Creditors Voluntary Liquidation or CVL
Over the last five years we have dealt with numerous Contractor Companies where, for various reasons, the Company has got into difficulties. The usual reasons are ill health, or failing to find a new contract. In all cases the result has been the same. The director has continued to withdraw the funds in the Company’s bank account that were set aside to pay Corporation tax and VAT.

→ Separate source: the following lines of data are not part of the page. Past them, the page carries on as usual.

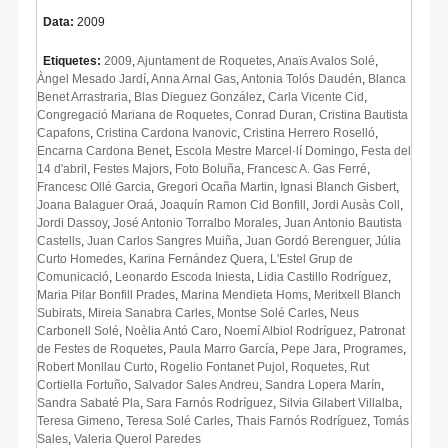
Data:
2009
Etiquetes:
2009
,
Ajuntament de Roquetes
,
Anaïs Avalos Solé
,
Àngel Mesado Jardí
,
Anna Arnal Gas
,
Antonia Tolós Daudén
,
Blanca
Benet Arrastraria
,
Blas Dieguez González
,
Carla Vicente Cid
,
Congregació Mariana de Roquetes
,
Conrad Duran
,
Cristina Bautista
Capafons
,
Cristina Cardona Ivanovic
,
Cristina Herrero Roselló
,
Encarna Cardona Benet
,
Escola Mestre Marcel·lí Domingo
,
Festa del
14 d'abril
,
Festes Majors
,
Foto Boluña
,
Francesc A. Gas Ferré
,
Francesc Ollé Garcia
,
Gregori Ocaña Martin
,
Ignasi Blanch Gisbert
,
Joana Balaguer Oraá
,
Joaquín Ramon Cid Bonfill
,
Jordi Ausàs Coll
,
Jordi Dassoy
,
José Antonio Torralbo Morales
,
Juan Antonio Bautista
Castells
,
Juan Carlos Sangres Muiña
,
Juan Gordó Berenguer
,
Júlia
Curto Homedes
,
Karina Fernández Quera
,
L'Estel Grup de
Comunicació
,
Leonardo Escoda Iniesta
,
Lidia Castillo Rodríguez
,
Maria Pilar Bonfill Prades
,
Marina Mendieta Homs
,
Meritxell Blanch
Subirats
,
Mireia Sanabra Carles
,
Montse Solé Carles
,
Neus
Carbonell Solé
,
Noèlia Antó Caro
,
Noemí Albiol Rodríguez
,
Patronat
de Festes de Roquetes
,
Paula Marro García
,
Pepe Jara
,
Programes
,
Robert Monllau Curto
,
Rogelio Fontanet Pujol
,
Roquetes
,
Rut
Cortiella Fortuño
,
Salvador Sales Andreu
,
Sandra Lopera Marín
,
Sandra Sabaté Pla
,
Sara Farnós Rodríguez
,
Silvia Gilabert Villalba
,
Teresa Gimeno
,
Teresa Solé Carles
,
Thais Farnós Rodríguez
,
Tomás
Sales
,
Valeria Querol Paredes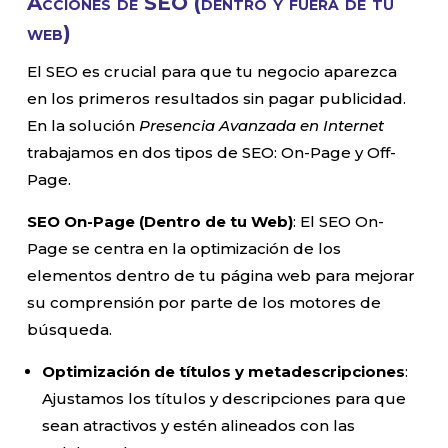
Acciones de SEO (dentro y fuera de tu
web)
El SEO es crucial para que tu negocio aparezca
en los primeros resultados sin pagar publicidad.
En la solución
Presencia Avanzada en Internet
trabajamos en dos tipos de SEO: On-Page y Off-
Page.
SEO On-Page (Dentro de tu Web)
: El SEO On-
Page se centra en la optimización de los
elementos dentro de tu página web para mejorar
su comprensión por parte de los motores de
búsqueda.
Optimización de títulos y metadescripciones
:
Ajustamos los títulos y descripciones para que
sean atractivos y estén alineados con las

Eventually HMRC will demand payment of sums due to them. Where possible we advise the director to try and negotiate a Time to Pay agreement with HMRC. They expect payment of all arrears within 12 months and all future tax to be paid on time. If the director does nothing HMRC’s ultimate sanction is to issue a Winding Up Petition to have the Company wound up by the Court. Where this occurs the director will invariably become liable to repay some or all of this money that they have taken as either an Overdrawn Loan Account, or Unlawful Dividends. The problem for the director with a Winding Up Petition, is that ultimately a Liquidator can be appointed by the Official Receiver.
Alternatively the director can put the Company into CVL. Any sums that the director owes the Company are still repayable, however we will be discussing with the director how they intend to repay these sums from before we are appointed. We have directors on what effectively amount to Payment Plans ranging from 12 to 60 payments. We have been working in this sector long enough to recognise that it is unrealistic to say 12 months to 60 months as Contractors income is not that reliable. One of the main reasons Contractors fail to keep to Time to Pay agreements with HMRC is the irregular nature of their income.
We have periodically come across examples where directors have asked us about CVL, been advised that they will have to repay monies and have the sought alternative advice. We have then been told that they have been advised, (rarely from a Licensed Insolvency Practitioner) that they won’t have to repay Overdrawn Loan Accounts/Unlawful Dividends. Our standard advice when this occurs is for them to ask for confirmation of this in writing. Ultimately most directors realise that if they have taken out too much money it will have to be repaid.